Internal auditors play the critical role of being the third line of defense. When risk owners and management do not identify risk or adequately mitigate the risk, it is imperative for the internal auditors to provide independent and objective insight on risk. The audit management solutions market caters to this need by automating internal audit operations through its primary and secondary offerings. Audit management solutions help manage the complexity of the auditor's role, not the organization's risk.
Gartner defines business continuity management program solutions as the primary tools used by organizations to manage all phases of the business continuity management (BCM) life cycle, from planning to crisis activation. BCMP solutions provide capabilities for availability risk assessment, business impact analysis (BIA), business process and resource/asset dependency mapping, recovery plan management, exercise and crisis management, and BCMP management metrics and analysis.
Corporate Compliance and Oversight (CCO) tools provide the framework and support for standardization of compliance activities and automation to increase efficiency and effectiveness of compliance management programs. CCO enables a common cross-enterprise approach to IT compliance activities that most affect the regulatory oversight of corporate governance. This is done through support of the five major requirements for managing a compliance program: policy development, aggregation and normalization, control monitoring, workflow management, and case management.
The IT risk management (ITRM) market focuses on solutions that support the ITRM discipline through automating common workflows and requirements. For the purposes of defining this market, IT risks are risks within the scope and responsibility of the IT department.

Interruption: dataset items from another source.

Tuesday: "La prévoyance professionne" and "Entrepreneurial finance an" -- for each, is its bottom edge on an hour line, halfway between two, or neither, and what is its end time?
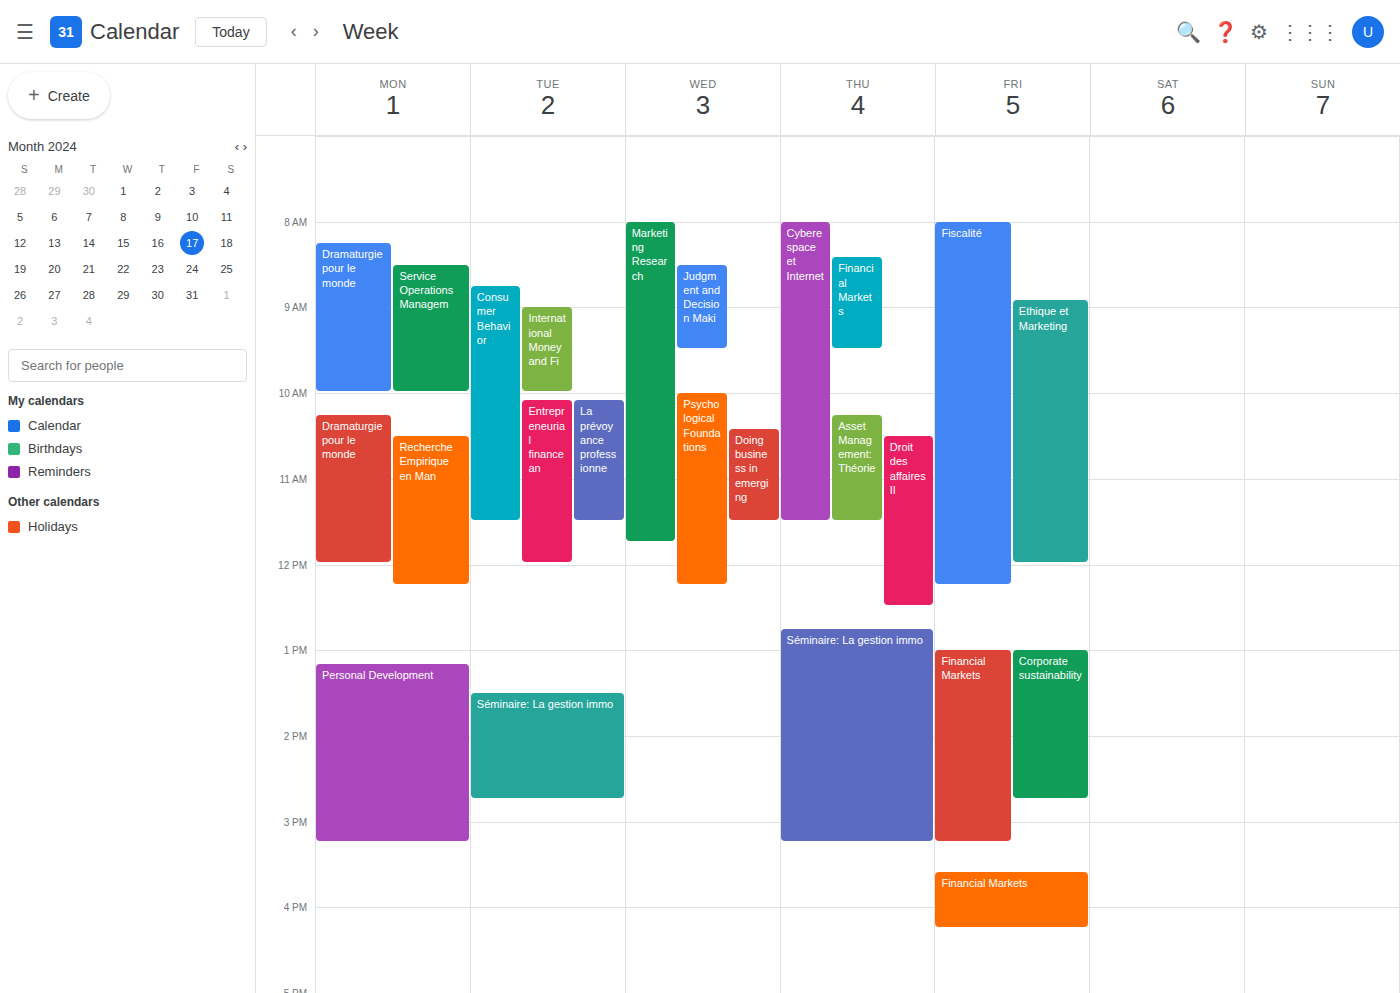
"La prévoyance professionne": 11:30 AM, halfway between the 11 AM and 12 PM lines. "Entrepreneurial finance an": 12:00 PM, exactly on the 12 PM line.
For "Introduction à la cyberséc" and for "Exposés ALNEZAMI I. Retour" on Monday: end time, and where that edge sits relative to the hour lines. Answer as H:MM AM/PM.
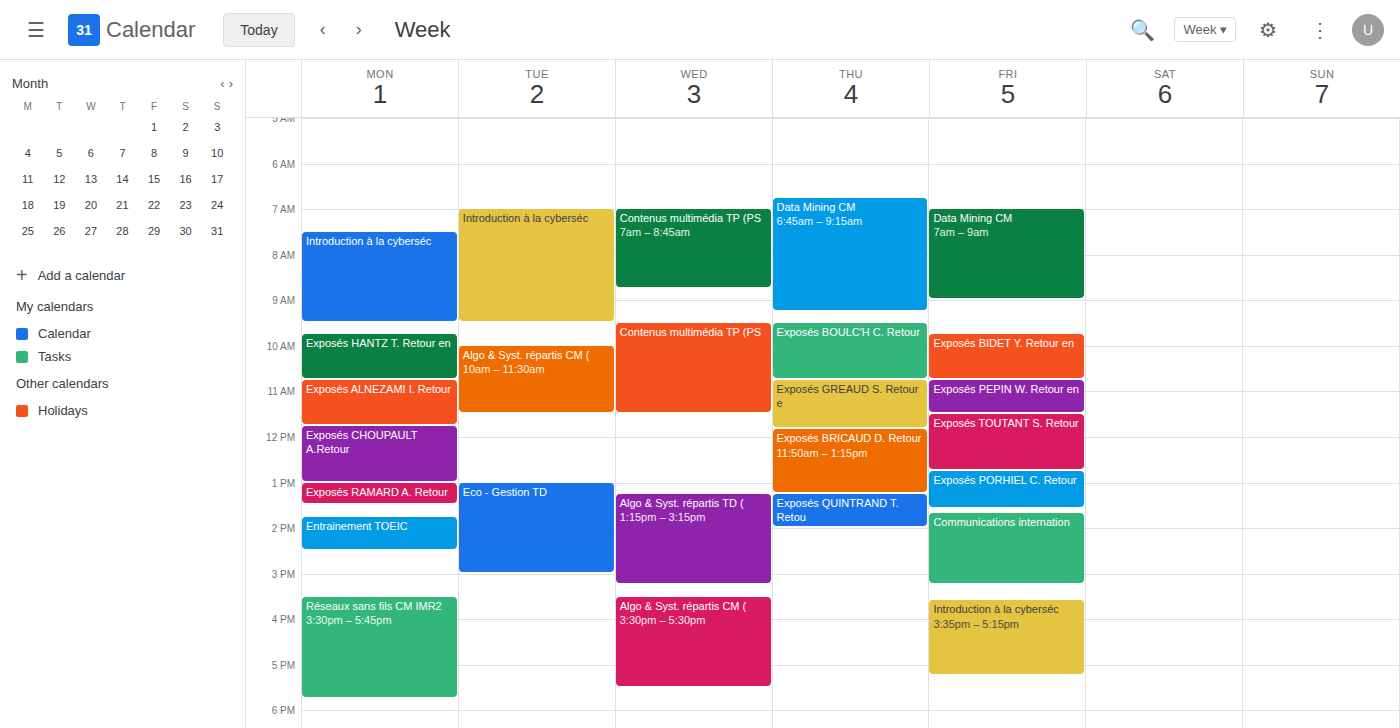
"Introduction à la cyberséc": 9:30 AM, halfway between the 9 AM and 10 AM lines. "Exposés ALNEZAMI I. Retour": 11:45 AM, neither: three quarters of the way from the 11 AM line to the 12 PM line.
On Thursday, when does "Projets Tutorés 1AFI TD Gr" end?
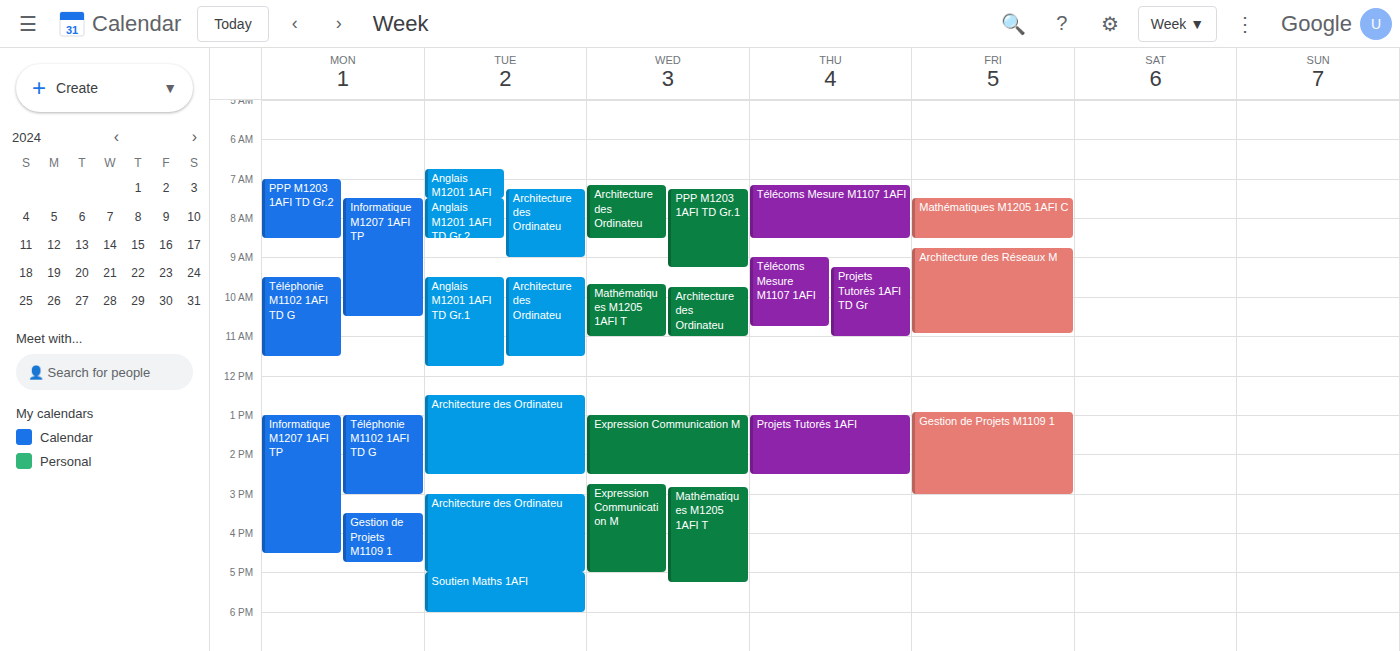
11:00 AM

These include IT dependencies that create uncertainty in daily tactical business activities, and IT risk events resulting from inadequate or failed internal IT processes, people or systems, or from external events.
IT vendor risk management (VRM) is the process of ensuring that the use of external IT service providers and other IT vendors (third parties) does not create unacceptable potential for business disruption or have a negative impact on business performance. IT VRM solutions support enterprises that have to assess, monitor and manage their exposure to risks arising from their use of third parties that provide IT products and services or that have access to their information. Some solutions' capabilities extend to fourth parties and subcontractors — a feature increasingly important to customers.
Gartner defines Integrated risk management (IRM) as the combined technology, processes and data that serves to fulfill the objective of enabling the simplification, automation and integration of strategic, operational and IT risk management across an organization.
The SACBT market is characterized by vendor offerings that include one or more of the following capabilities: Ready-to-use training and educational content; Employee testing and knowledge checks; Availability in multiple languages, natively or through subtitling or partial translation (in many cases, language support is diverse and localized); Phishing and other social engineering attack simulations; Platform and awareness analytics to help measure the efficacy of the awareness program. Training modules are available as cloud-hosted SaaS applications or on-premises deployments via client-managed learning management systems (LMSs), and also support the Sharable Content Object Reference Model (SCORM) standard, enabling integration with corporate LMSs.